Sometimes I see offensive pictures like this one:
Click the link above for the photo credit - this is a stock photo of someone not-so-famous.
This is me taking a page from Time Magazine. I’m going for shock value. What could I possibly find offensive about this photo? Do I think this mother is wrong or a terrible mother or not bonding with her baby? On the contrary. The mother looks happy and in love with her baby, the baby is darling and makes me want to make cooing sounds. What I find offensive is the reminder that in our competitive, intolerant and anti-family society a mother receives so little support and information about breastfeeding that she needs to give such a tiny baby a bottle, costing her time, money and confidence from perceived judgement (after all, the AAP and WHO recommend it for a minimum of a year!). I reserve my judgement for the current practice of the medical establishment. Doctors and Nurses are not well educated or qualified to help with breastfeeding even though they strongly recommend it, and it’s left new parents to swim against the tide of abysmal formula company practices that have allowed them to make money hand over fist for generations. I would never judge the mother – I know for a fact she is doing her best and loves her baby just as much as I love mine. Do I judge her health care providers? Not really. They care deeply about their patients and are doing the best they can with the information they have. Most mothers in America initiate breastfeeding, but at a very early point cannot continue – usually due to the erroneous information they have been given or societal pressure.

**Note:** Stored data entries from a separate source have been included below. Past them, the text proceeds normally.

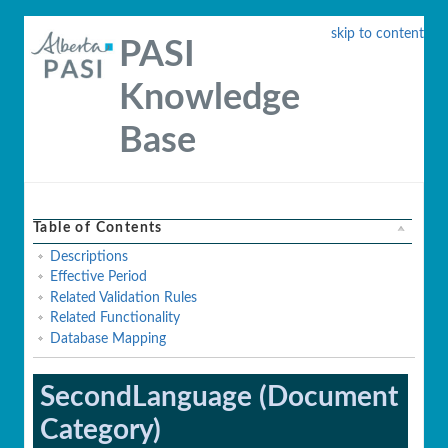
skip to content
PASI
Knowledge
Base
Table of Contents
Descriptions
Effective Period
Related Validation Rules
Related Functionality
Database Mapping
SecondLanguage (Document
Category)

Do I judge the few moms who never even wanted to breastfeed? Nope. See all my comments about not infringing on or judging other people’s choices? My problem is with the lack of support for the majority of women who DO choose to breastfeed. What if she is taking one of the very few medications you can’t have while breastfeeding? Or has had surgery that severed her milk ducts? Do I suggest that this mother shouldn’t be allowed to bottle feed her baby in public because I find it offensive? Or that she shouldn’t be pictured on the cover of a magazine because I think it is morally wrong the way formula companies market their wares? Capitol N, Capitol O.
Do I judge the formula companies? Sorta, but all of society is focused only on money (Hello, some feminists only support boobs that work outside of the home) and these companies are working within the regulations the government has placed on them. Do I judge the government for the regulations they have made? Well, sorta but we are a government of the people, so that really means I’m blaming me.
So what do I do about that? I talk about breastfeeding a lot. I breastfed my babies in public (well, my second and third, anyway – I was pressured by society to never leave home the first time until my feminist side overcame my fears of being stereotyped or judged). I went to nurse-ins to protest unfair treatment of breastfeeding mothers. I volunteered for years with La Leche League. I write to people in government. I talk with my girlfriends about it. I talk with my baby sister about it so that if she becomes a mother one day she will be armed with good information. I blog about it.
I post pictures like this one, here and on Facebook, to help normalize the idea of breastfeeding and what it really looks like:
My husband posed and took this picture when my daughter was 27 months old. We continued to breastfeed long after this. I'm not telling you this so you'll think I'm special. I'm telling you this so you know it's normal.
So I guess I should be glad about the Time article, because it is going to stimulate conversation. I don’t appreciate that it is happening in such an inflammatory way, but then again this IS America. It’s how we roll. We make big changes in big ways, we love shock and we love breasts (raising hand again). I think we need to start a new movement in America – the Familist movement. I’ll do what works best for us, you do what works best for you, and we will all support one another by refraining from judgement, pressure or discrimination. Are you in?